» Supplied data:
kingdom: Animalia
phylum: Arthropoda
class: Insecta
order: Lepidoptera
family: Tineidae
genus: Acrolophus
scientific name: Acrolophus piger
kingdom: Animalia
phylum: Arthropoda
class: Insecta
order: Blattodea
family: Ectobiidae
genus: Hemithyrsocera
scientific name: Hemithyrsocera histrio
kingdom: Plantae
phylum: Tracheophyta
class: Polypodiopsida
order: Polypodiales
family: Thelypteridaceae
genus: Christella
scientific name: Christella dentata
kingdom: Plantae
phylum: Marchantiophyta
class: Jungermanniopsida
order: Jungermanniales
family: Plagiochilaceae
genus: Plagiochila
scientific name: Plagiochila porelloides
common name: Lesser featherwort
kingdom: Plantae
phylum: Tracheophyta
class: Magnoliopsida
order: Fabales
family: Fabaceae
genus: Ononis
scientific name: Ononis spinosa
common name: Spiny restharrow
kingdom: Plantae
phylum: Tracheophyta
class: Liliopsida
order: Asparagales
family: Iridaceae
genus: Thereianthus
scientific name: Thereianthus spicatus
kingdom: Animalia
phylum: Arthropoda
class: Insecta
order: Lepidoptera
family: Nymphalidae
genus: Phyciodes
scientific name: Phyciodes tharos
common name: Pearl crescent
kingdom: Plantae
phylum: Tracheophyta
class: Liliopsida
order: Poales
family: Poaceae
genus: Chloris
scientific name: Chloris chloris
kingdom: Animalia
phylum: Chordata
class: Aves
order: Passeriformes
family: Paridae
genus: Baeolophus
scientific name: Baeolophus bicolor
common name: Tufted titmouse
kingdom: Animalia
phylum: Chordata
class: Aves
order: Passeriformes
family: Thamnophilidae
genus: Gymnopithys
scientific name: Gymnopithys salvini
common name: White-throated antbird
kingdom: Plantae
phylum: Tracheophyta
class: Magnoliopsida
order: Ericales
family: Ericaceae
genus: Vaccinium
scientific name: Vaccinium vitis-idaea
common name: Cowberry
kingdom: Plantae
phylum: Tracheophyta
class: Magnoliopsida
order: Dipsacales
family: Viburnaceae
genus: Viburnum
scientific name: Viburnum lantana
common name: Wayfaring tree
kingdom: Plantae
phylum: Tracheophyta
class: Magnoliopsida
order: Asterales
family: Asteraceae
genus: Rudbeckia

» Do this:
Update the stretch from the line containing "genus: Ononis" through the end of the records by swapping "common name" for "vernacular name" and leaving everything else untouched. Give back only those lines.

» Answer to this exercise:
genus: Ononis
scientific name: Ononis spinosa
vernacular name: Spiny restharrow
kingdom: Plantae
phylum: Tracheophyta
class: Liliopsida
order: Asparagales
family: Iridaceae
genus: Thereianthus
scientific name: Thereianthus spicatus
kingdom: Animalia
phylum: Arthropoda
class: Insecta
order: Lepidoptera
family: Nymphalidae
genus: Phyciodes
scientific name: Phyciodes tharos
vernacular name: Pearl crescent
kingdom: Plantae
phylum: Tracheophyta
class: Liliopsida
order: Poales
family: Poaceae
genus: Chloris
scientific name: Chloris chloris
kingdom: Animalia
phylum: Chordata
class: Aves
order: Passeriformes
family: Paridae
genus: Baeolophus
scientific name: Baeolophus bicolor
vernacular name: Tufted titmouse
kingdom: Animalia
phylum: Chordata
class: Aves
order: Passeriformes
family: Thamnophilidae
genus: Gymnopithys
scientific name: Gymnopithys salvini
vernacular name: White-throated antbird
kingdom: Plantae
phylum: Tracheophyta
class: Magnoliopsida
order: Ericales
family: Ericaceae
genus: Vaccinium
scientific name: Vaccinium vitis-idaea
vernacular name: Cowberry
kingdom: Plantae
phylum: Tracheophyta
class: Magnoliopsida
order: Dipsacales
family: Viburnaceae
genus: Viburnum
scientific name: Viburnum lantana
vernacular name: Wayfaring tree
kingdom: Plantae
phylum: Tracheophyta
class: Magnoliopsida
order: Asterales
family: Asteraceae
genus: Rudbeckia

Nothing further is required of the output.